What you are asked to do: Go through the records and report each line holding the string "brown".

Input material:
╔══
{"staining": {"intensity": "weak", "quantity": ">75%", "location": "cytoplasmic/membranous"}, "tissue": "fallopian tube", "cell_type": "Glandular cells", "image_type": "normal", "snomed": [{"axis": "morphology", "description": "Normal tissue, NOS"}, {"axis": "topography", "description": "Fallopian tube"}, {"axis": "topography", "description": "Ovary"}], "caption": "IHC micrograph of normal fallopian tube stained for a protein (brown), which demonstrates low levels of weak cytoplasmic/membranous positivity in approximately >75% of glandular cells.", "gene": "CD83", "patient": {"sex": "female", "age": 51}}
╚══
╔══
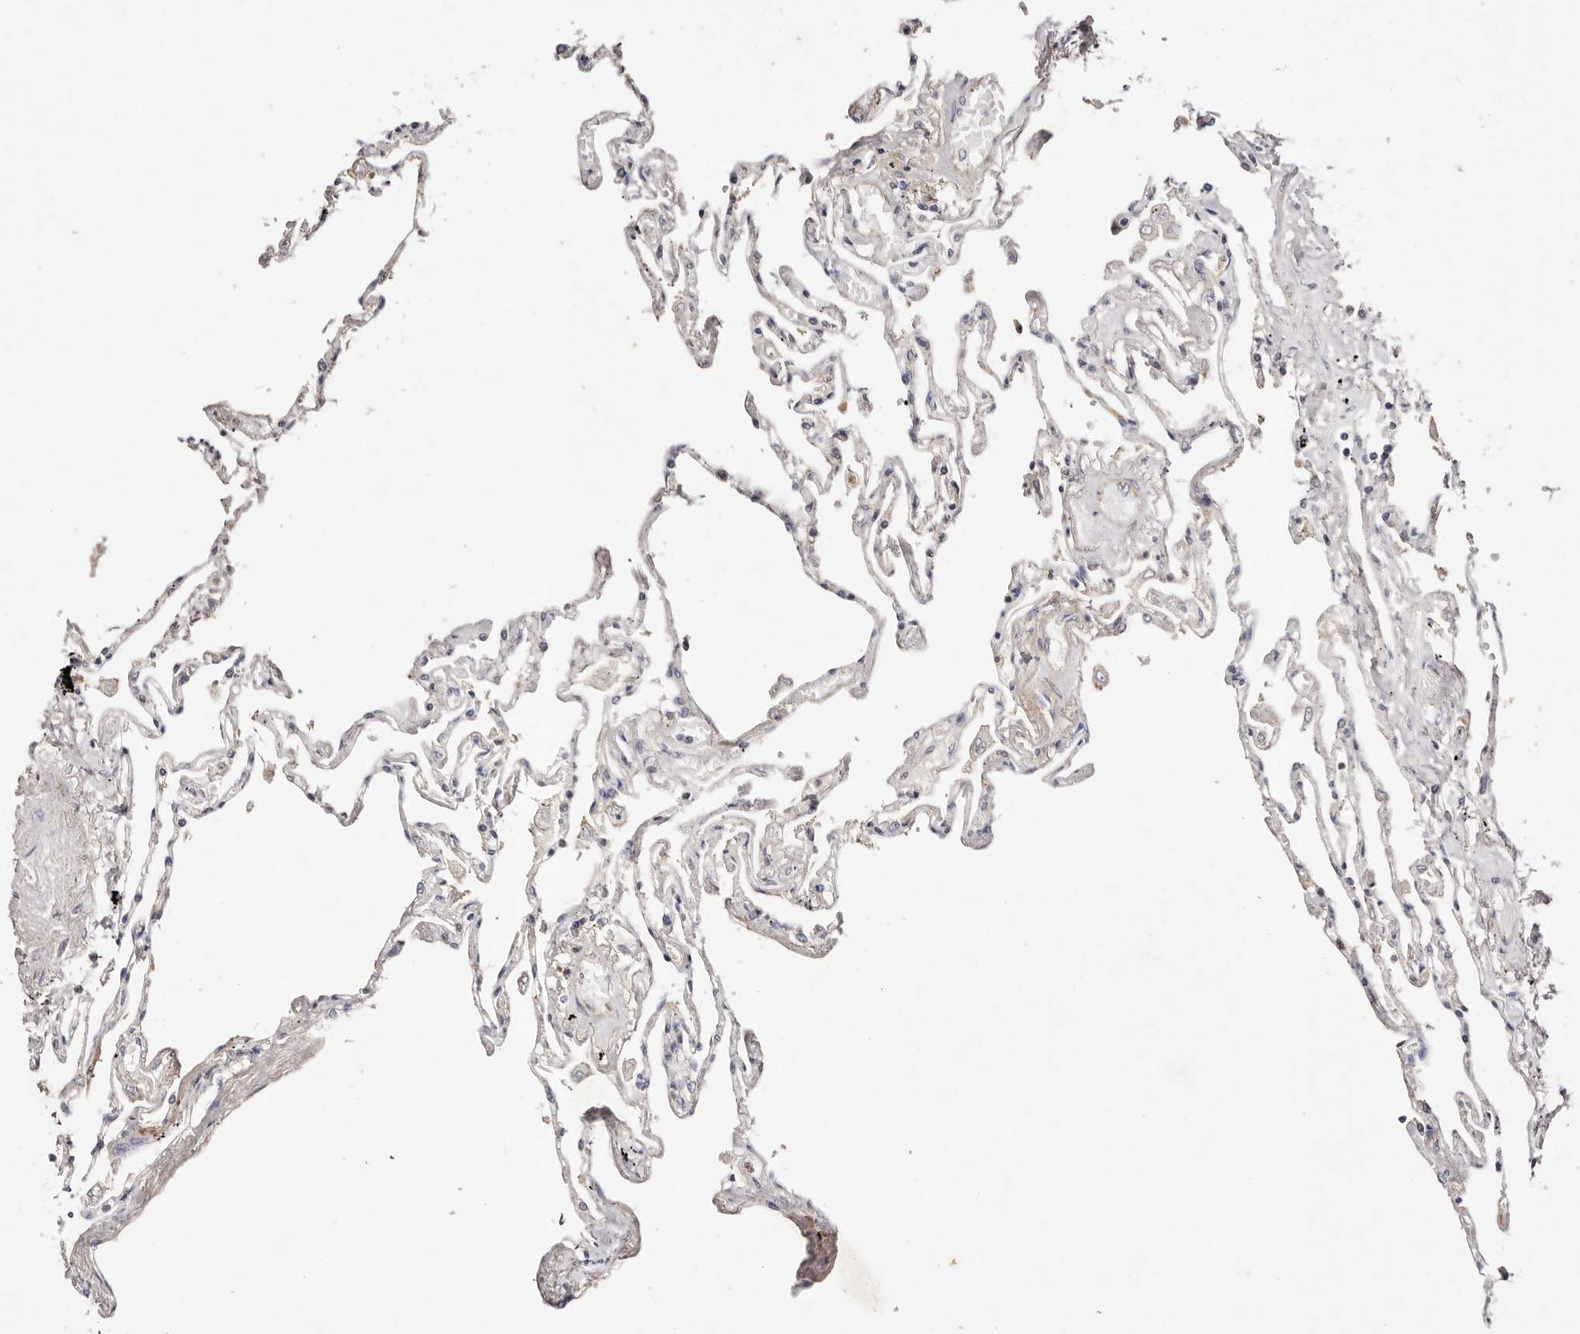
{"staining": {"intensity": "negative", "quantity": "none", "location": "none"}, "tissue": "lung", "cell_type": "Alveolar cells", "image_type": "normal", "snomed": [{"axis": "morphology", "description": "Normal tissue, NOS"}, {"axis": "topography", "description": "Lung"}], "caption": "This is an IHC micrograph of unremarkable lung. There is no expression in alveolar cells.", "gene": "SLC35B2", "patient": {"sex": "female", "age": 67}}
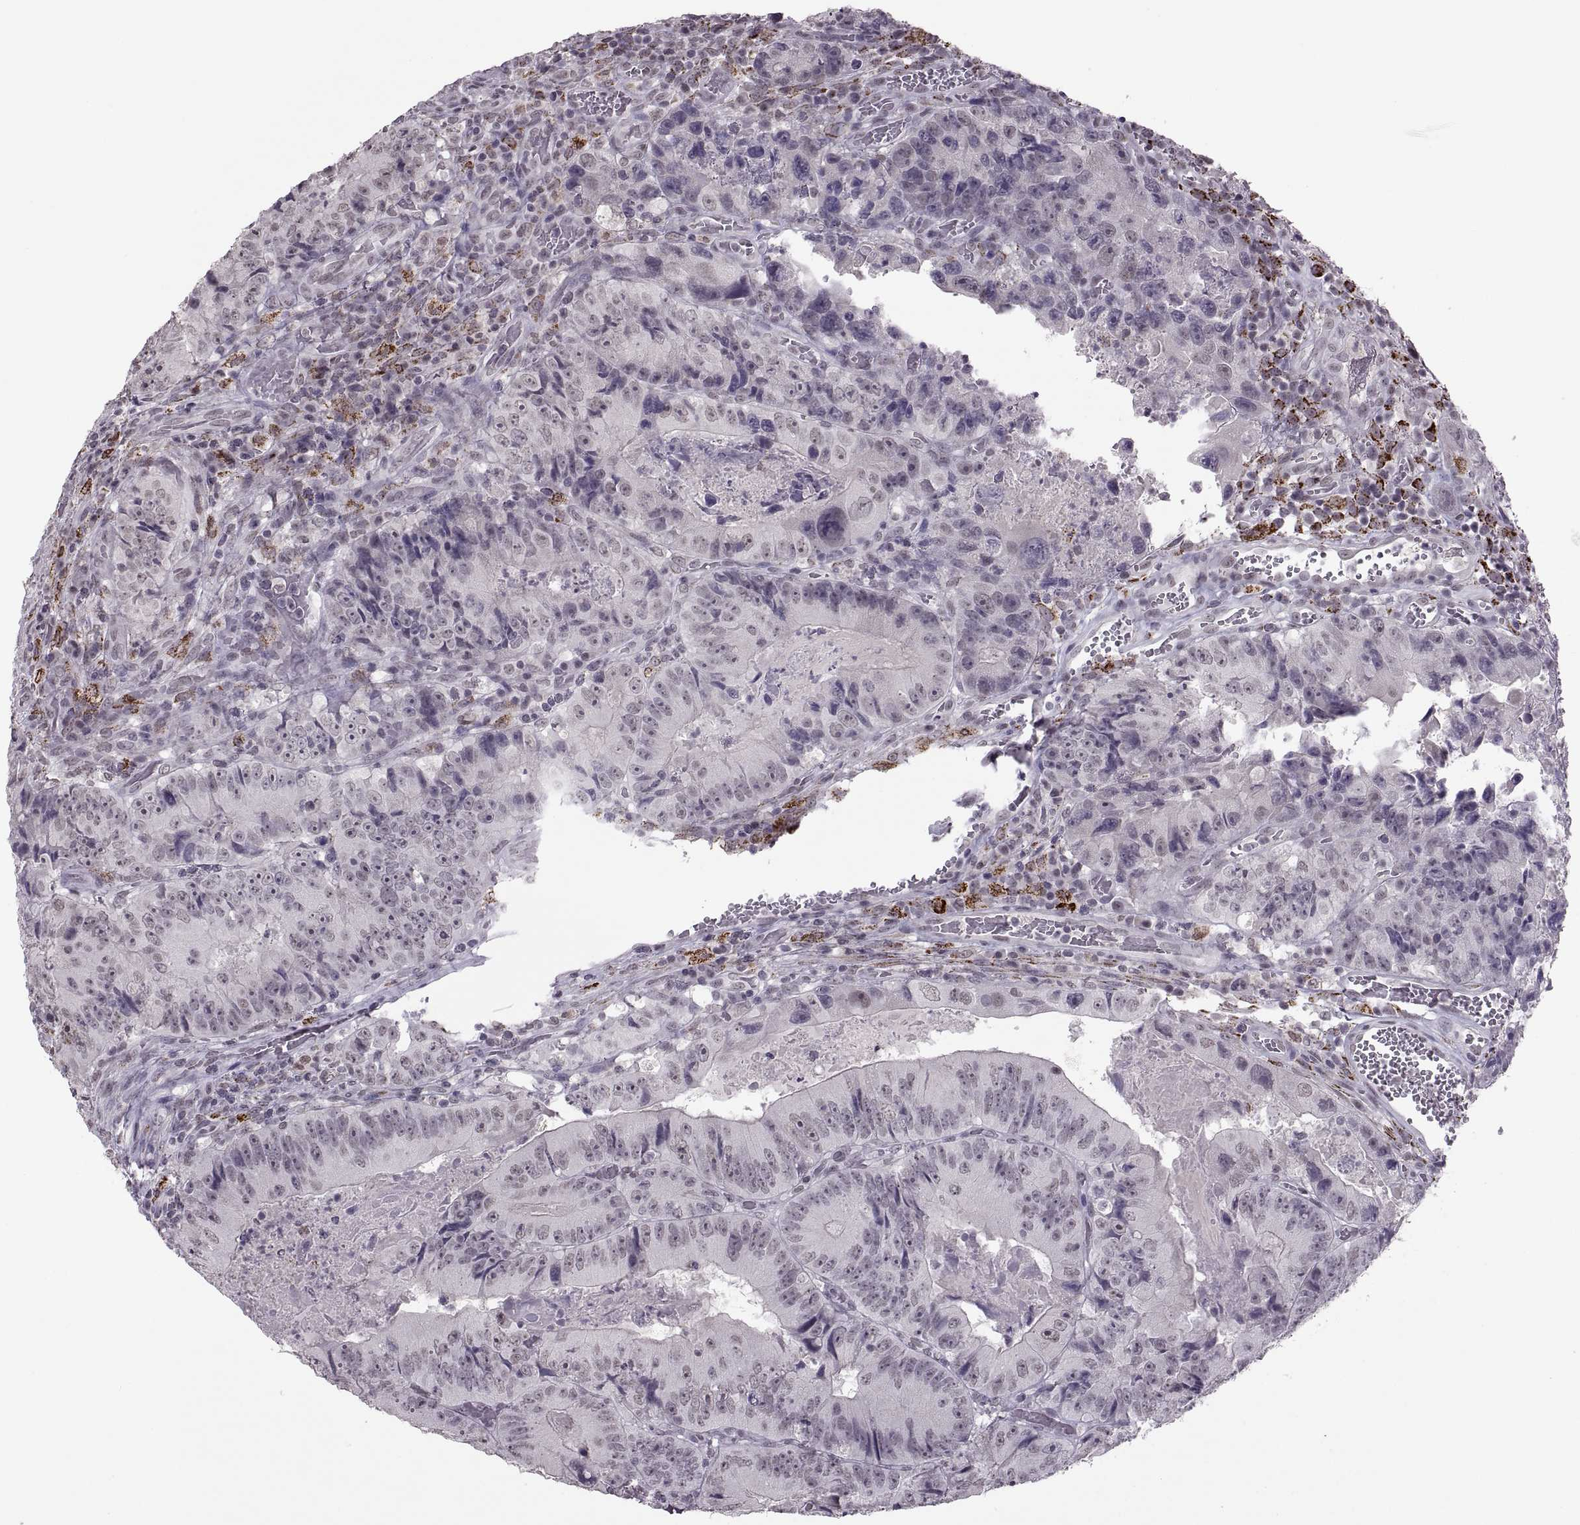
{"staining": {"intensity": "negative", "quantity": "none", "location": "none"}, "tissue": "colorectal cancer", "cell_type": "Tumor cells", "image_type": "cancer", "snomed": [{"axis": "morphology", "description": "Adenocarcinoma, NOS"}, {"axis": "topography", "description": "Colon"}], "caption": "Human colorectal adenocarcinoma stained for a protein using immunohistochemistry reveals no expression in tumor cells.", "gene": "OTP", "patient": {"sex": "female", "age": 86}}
╚══
╔══
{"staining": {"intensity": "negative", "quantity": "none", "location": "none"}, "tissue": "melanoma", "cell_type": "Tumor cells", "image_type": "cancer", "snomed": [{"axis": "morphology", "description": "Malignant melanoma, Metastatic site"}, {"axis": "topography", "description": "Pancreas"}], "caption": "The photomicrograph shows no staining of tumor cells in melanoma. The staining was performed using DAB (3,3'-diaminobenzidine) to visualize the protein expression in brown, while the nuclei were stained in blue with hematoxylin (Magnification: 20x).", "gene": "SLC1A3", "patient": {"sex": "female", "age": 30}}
╚══
Solution for this task:
{"staining": {"intensity": "weak", "quantity": ">75%", "location": "cytoplasmic/membranous"}, "tissue": "fallopian tube", "cell_type": "Glandular cells", "image_type": "normal", "snomed": [{"axis": "morphology", "description": "Normal tissue, NOS"}, {"axis": "topography", "description": "Fallopian tube"}, {"axis": "topography", "description": "Ovary"}], "caption": "IHC micrograph of normal fallopian tube stained for a protein (brown), which demonstrates low levels of weak cytoplasmic/membranous positivity in approximately >75% of glandular cells.", "gene": "CD83", "patient": {"sex": "female", "age": 51}}
{"staining": {"intensity": "negative", "quantity": "none", "location": "none"}, "tissue": "melanoma", "cell_type": "Tumor cells", "image_type": "cancer", "snomed": [{"axis": "morphology", "description": "Malignant melanoma, Metastatic site"}, {"axis": "topography", "description": "Pancreas"}], "caption": "The photomicrograph shows no staining of tumor cells in melanoma. The staining was performed using DAB (3,3'-diaminobenzidine) to visualize the protein expression in brown, while the nuclei were stained in blue with hematoxylin (Magnification: 20x).", "gene": "SLC1A3", "patient": {"sex": "female", "age": 30}}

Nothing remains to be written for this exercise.